Texto del documento:
####
Por contra, la tradición órfica, los himnos antiguos y la vía espiritual que analiza Peter Kingsley en la cultura griega clásica lo muestran de otra forma, mucho más ambigua o ambivalente. En sus obras En los oscuros lugares del saber (2010) y Realidad (2024) Kingsley reconstruye una versión diferente de la figura de Apolo, enfatizando su condición de dios perteneciente al inframundo: señor de los santuarios subterráneos, de los estados alterados de consciencia, de los sueños que descienden a las profundidades del alma. Es también el dios del silencio fértil, del umbral, de la adivinación, del oráculo, del conocimiento visionario que solo puede recibirse si el alma ha decidido entrar en él. El dios de las cavernas, de los lugares oscuros, de la destrucción y la sanación, de la transformación mediante la incubación y la inmovilidad, del acceso al sol interior del inframundo, del descenso a lo que Jung denominaría el inconsciente colectivo.
####
Tareas a realizar:
1. ¿Qué condición de Apolo enfatiza Kingsley, según el texto sobre Apolo?
2. Según el texto sobre Apolo, ¿qué condición debe cumplirse para recibir el conocimiento visionario? Responde en una a tres oraciones.
3. Indica si cada afirmación concuerda con el texto sobre Apolo y cita las palabras exactas que lo deciden: (a) Kingsley publicó «Realidad» en 2010. (b) Apolo aparece como dios del silencio fértil. (c) La transformación se asocia con la incubación y la inmovilidad.

Conjunto de líneas:
####
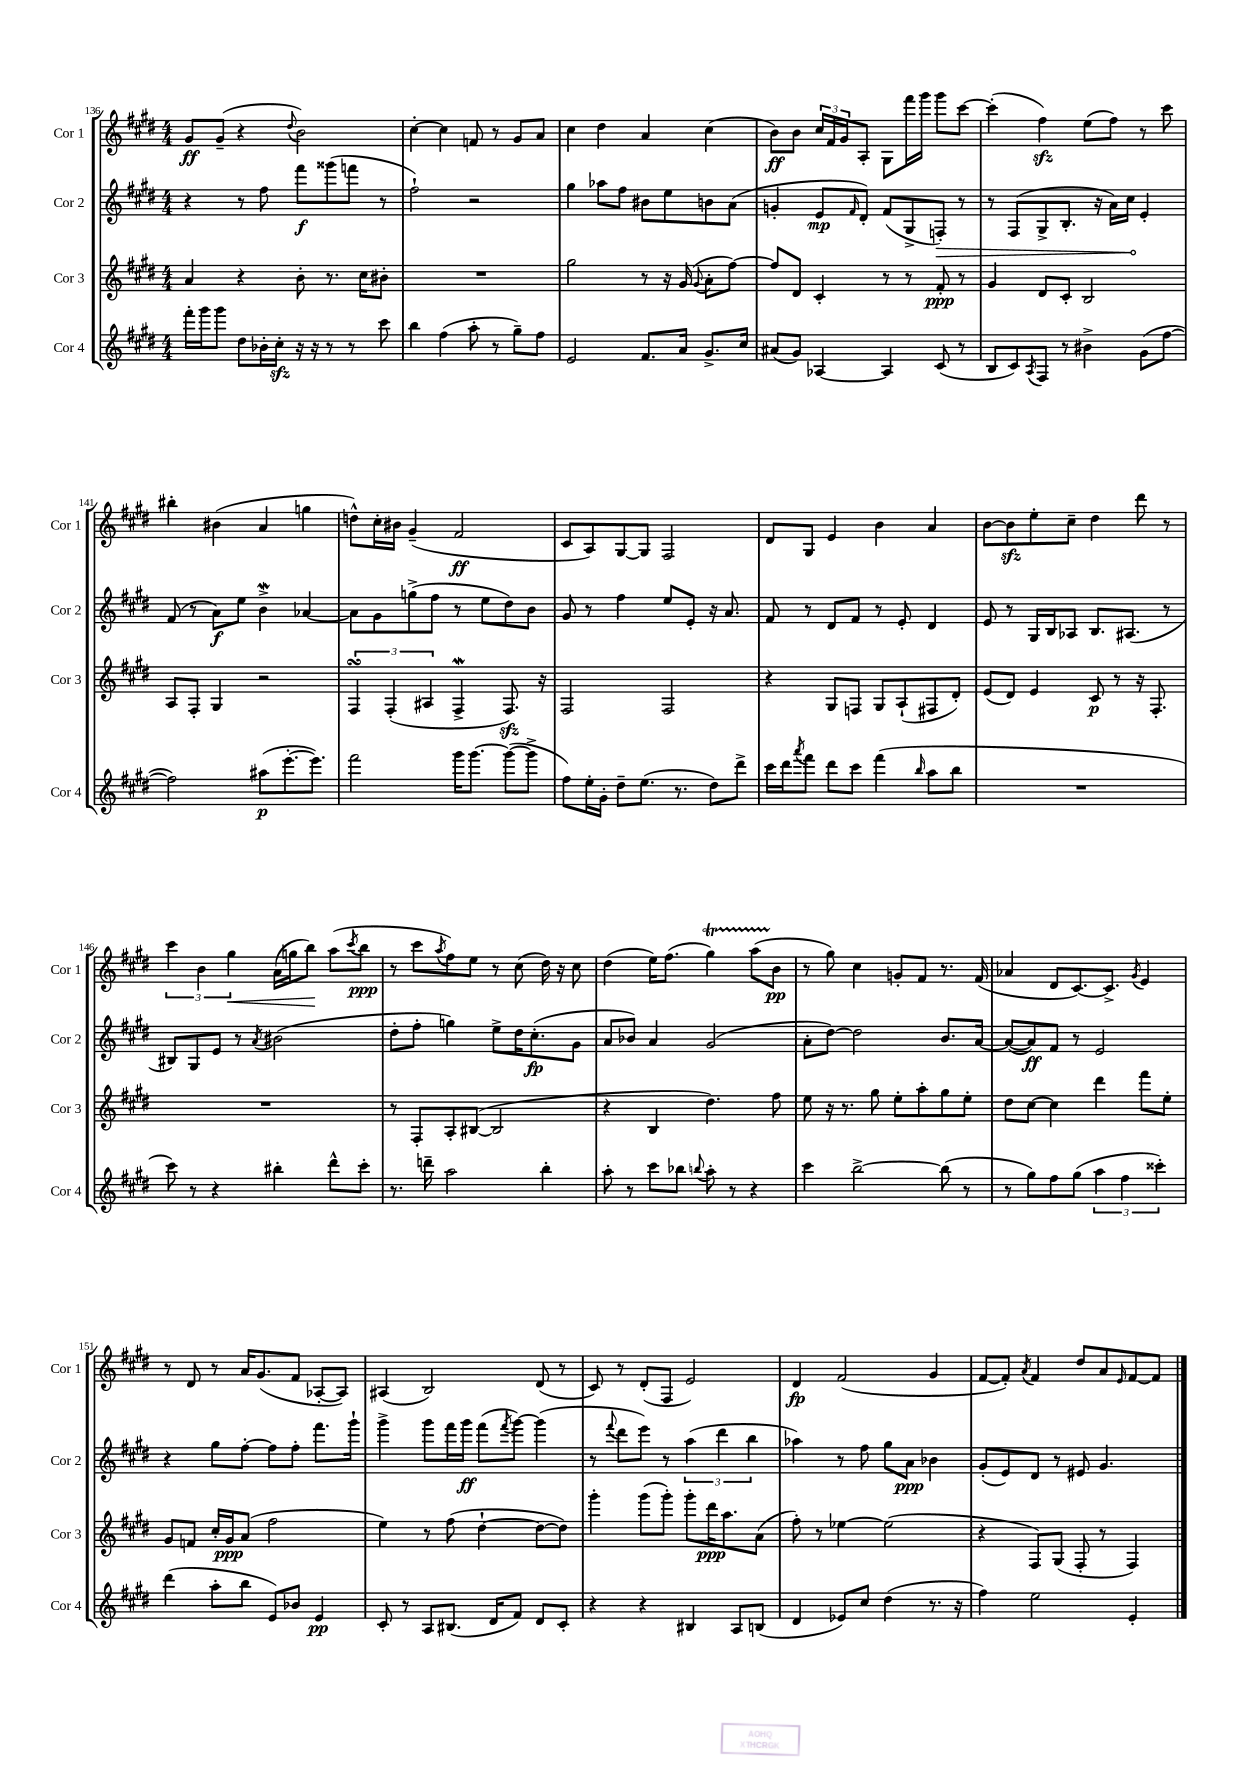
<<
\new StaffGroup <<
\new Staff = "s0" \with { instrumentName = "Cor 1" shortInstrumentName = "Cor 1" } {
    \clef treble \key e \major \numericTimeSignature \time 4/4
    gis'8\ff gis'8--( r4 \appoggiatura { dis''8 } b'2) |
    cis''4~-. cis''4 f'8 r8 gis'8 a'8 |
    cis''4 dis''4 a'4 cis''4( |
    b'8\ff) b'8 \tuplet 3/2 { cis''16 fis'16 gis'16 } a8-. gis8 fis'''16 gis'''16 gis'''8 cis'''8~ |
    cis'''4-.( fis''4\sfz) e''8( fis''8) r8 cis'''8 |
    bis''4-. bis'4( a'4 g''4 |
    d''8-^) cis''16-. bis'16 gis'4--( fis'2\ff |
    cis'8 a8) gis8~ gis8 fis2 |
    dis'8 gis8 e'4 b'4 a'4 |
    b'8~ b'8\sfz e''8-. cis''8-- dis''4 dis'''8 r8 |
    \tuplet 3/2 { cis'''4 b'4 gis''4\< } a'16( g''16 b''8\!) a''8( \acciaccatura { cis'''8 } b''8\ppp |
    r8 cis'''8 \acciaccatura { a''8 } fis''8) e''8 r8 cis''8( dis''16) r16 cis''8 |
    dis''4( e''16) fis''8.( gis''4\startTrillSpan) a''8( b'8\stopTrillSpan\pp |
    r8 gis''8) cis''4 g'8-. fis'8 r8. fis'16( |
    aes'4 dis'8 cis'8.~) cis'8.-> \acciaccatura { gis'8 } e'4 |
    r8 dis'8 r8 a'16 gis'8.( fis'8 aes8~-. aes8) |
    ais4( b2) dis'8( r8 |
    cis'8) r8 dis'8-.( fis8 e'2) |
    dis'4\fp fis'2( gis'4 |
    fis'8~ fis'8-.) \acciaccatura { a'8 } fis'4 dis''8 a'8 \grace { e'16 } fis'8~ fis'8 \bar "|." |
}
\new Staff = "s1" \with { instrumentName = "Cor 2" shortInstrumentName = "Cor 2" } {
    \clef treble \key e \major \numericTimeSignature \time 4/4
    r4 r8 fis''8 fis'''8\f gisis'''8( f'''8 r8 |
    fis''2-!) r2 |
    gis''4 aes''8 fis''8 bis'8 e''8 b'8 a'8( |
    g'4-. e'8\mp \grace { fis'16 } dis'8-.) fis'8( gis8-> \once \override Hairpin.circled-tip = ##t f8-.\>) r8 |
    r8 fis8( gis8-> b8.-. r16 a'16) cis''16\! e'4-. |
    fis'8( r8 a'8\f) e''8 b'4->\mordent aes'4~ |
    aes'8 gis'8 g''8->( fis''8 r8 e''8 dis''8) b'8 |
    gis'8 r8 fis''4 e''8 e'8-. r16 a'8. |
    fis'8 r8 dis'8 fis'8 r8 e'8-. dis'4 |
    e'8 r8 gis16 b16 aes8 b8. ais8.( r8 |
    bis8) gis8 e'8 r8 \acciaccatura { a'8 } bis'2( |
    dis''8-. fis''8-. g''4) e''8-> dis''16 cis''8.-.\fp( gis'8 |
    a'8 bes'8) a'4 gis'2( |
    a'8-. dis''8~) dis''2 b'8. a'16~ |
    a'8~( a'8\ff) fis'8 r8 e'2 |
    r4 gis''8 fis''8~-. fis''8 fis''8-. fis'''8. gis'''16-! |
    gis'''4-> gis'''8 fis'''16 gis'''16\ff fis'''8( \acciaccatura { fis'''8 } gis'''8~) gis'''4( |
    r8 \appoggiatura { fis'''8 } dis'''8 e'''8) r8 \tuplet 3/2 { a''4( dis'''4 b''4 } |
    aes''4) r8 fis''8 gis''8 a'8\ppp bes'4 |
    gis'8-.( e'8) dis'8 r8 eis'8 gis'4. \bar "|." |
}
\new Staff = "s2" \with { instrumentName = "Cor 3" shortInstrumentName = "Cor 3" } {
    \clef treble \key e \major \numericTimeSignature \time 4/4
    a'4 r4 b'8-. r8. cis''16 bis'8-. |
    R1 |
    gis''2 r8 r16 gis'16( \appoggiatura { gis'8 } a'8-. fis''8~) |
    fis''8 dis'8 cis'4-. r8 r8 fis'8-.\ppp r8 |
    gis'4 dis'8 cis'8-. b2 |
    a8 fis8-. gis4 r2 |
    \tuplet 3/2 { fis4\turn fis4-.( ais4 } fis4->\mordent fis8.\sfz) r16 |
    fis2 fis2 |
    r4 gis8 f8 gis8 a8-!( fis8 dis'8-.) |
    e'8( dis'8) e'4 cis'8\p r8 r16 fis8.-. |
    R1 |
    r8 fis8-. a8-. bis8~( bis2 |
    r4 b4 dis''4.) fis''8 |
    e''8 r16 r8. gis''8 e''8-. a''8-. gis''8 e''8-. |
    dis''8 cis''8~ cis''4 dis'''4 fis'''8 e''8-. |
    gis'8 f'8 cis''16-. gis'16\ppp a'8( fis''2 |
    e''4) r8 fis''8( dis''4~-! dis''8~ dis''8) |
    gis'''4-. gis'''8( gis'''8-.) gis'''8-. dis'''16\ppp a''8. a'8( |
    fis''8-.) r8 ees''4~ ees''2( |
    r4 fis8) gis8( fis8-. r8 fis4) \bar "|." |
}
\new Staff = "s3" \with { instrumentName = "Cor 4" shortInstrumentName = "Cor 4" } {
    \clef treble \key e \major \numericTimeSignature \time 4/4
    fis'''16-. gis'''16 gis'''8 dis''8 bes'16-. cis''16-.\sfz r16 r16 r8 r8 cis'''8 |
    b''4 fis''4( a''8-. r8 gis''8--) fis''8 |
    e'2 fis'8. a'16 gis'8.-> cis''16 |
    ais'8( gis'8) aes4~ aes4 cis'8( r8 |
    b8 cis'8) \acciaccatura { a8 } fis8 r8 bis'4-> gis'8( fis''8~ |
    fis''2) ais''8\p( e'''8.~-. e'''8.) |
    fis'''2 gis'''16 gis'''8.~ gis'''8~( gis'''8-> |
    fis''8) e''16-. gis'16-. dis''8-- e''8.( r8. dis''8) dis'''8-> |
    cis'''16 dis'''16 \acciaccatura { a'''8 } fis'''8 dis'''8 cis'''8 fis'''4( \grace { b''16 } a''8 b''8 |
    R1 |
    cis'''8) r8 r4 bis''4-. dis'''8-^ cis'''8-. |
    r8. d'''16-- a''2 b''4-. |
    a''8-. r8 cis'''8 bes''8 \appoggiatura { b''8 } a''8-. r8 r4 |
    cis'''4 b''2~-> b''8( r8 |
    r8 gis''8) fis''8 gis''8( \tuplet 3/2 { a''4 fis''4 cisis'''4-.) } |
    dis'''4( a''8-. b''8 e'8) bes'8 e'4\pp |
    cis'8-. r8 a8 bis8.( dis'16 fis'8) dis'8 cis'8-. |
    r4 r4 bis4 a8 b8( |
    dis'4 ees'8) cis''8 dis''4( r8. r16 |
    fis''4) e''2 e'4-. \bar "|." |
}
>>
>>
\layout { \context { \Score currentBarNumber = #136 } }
####
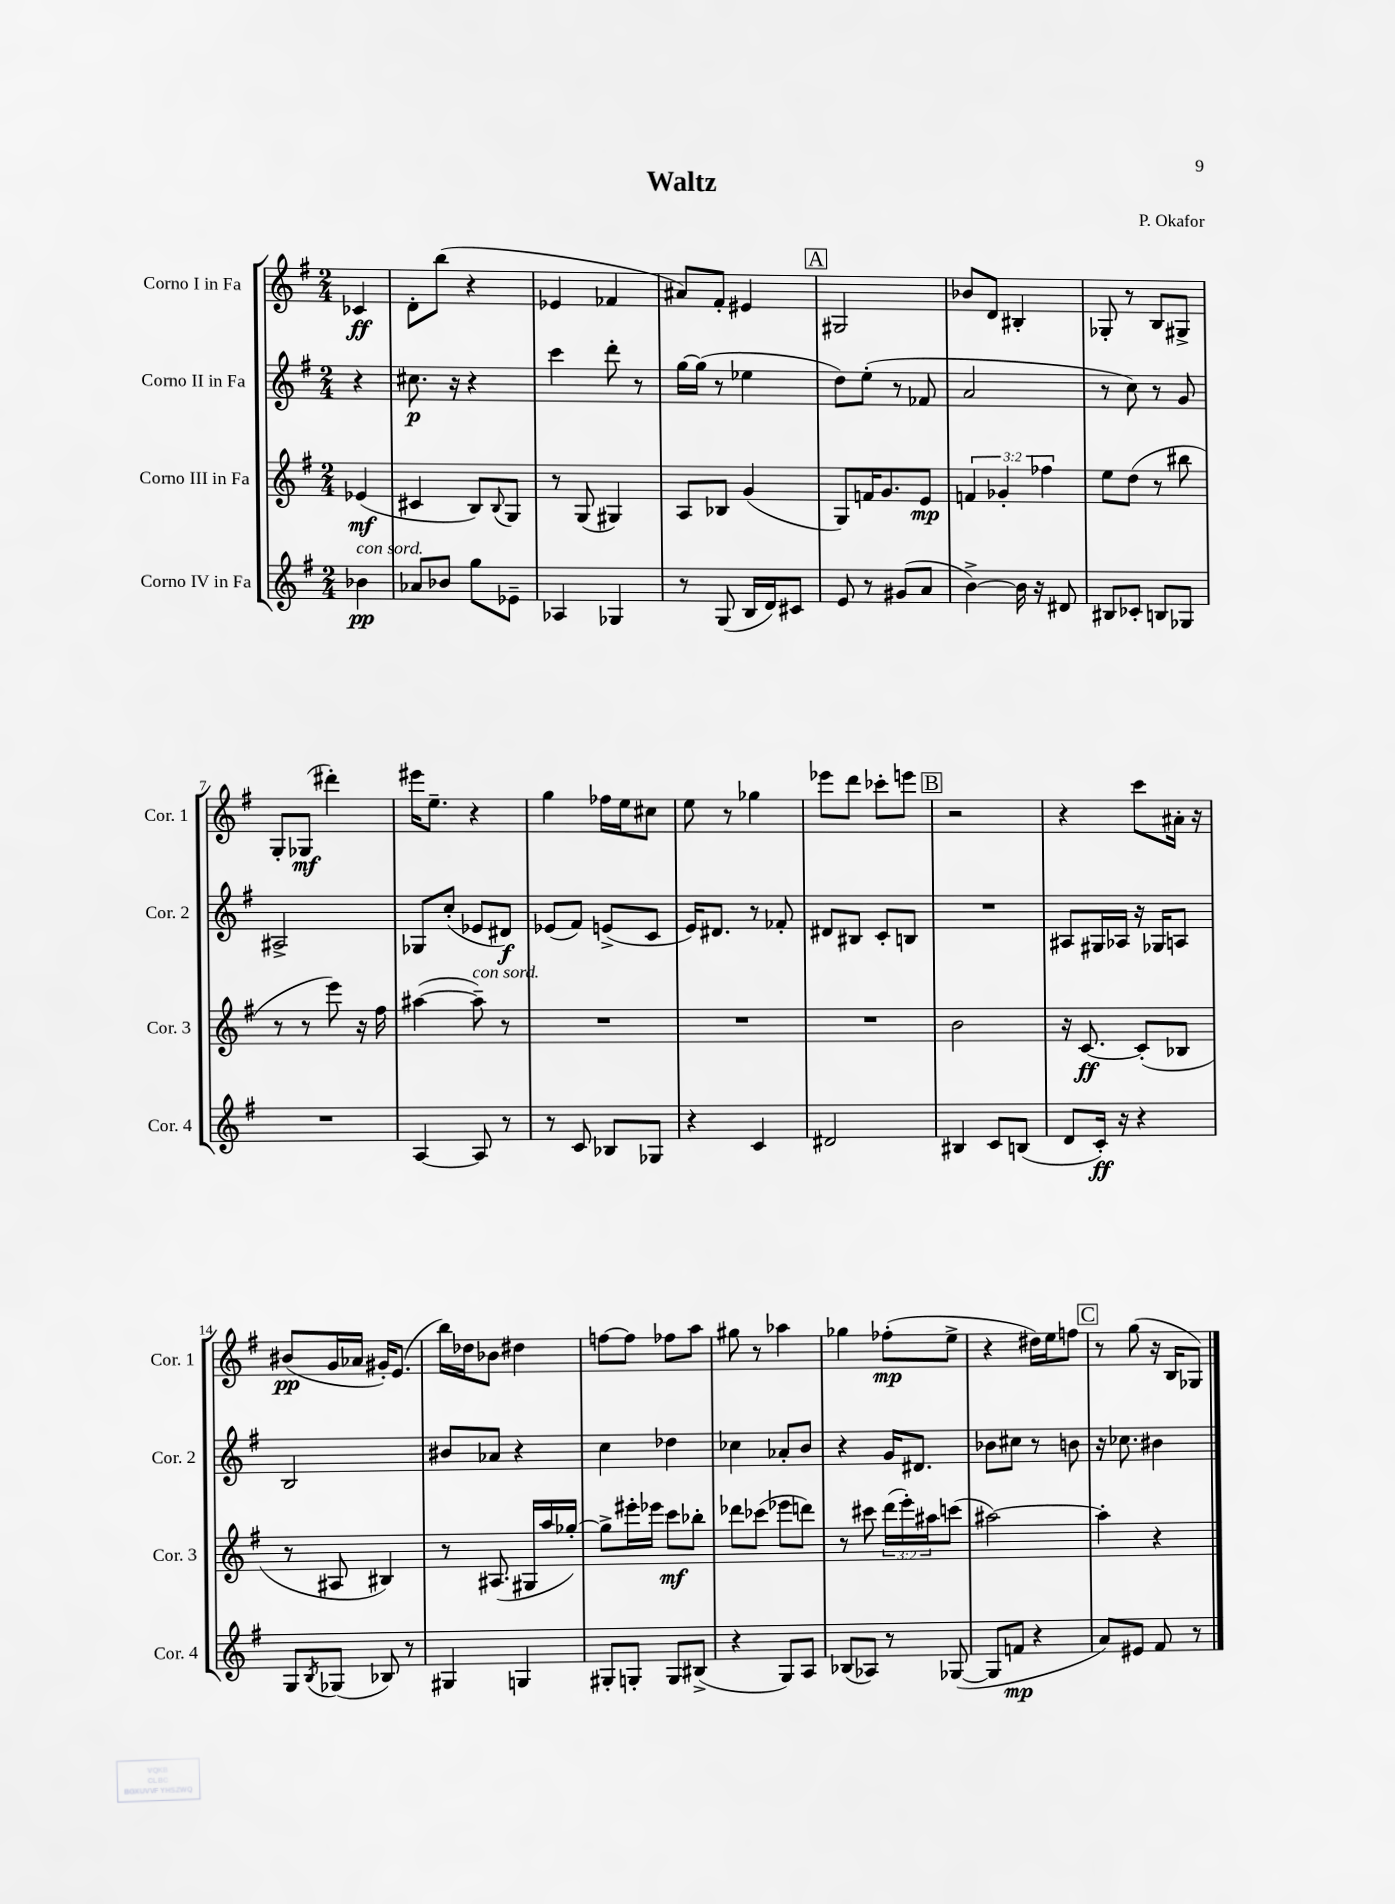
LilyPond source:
####
Respuestas esperadas:
1. Su condición de dios perteneciente al inframundo.

2. El conocimiento visionario solo puede recibirse si el alma ha decidido entrar en él.

3.
(a) No: «Realidad (2024)».
(b) Sí: «Es también el dios del silencio fértil».
(c) Sí: «de la transformación mediante la incubación y la inmovilidad».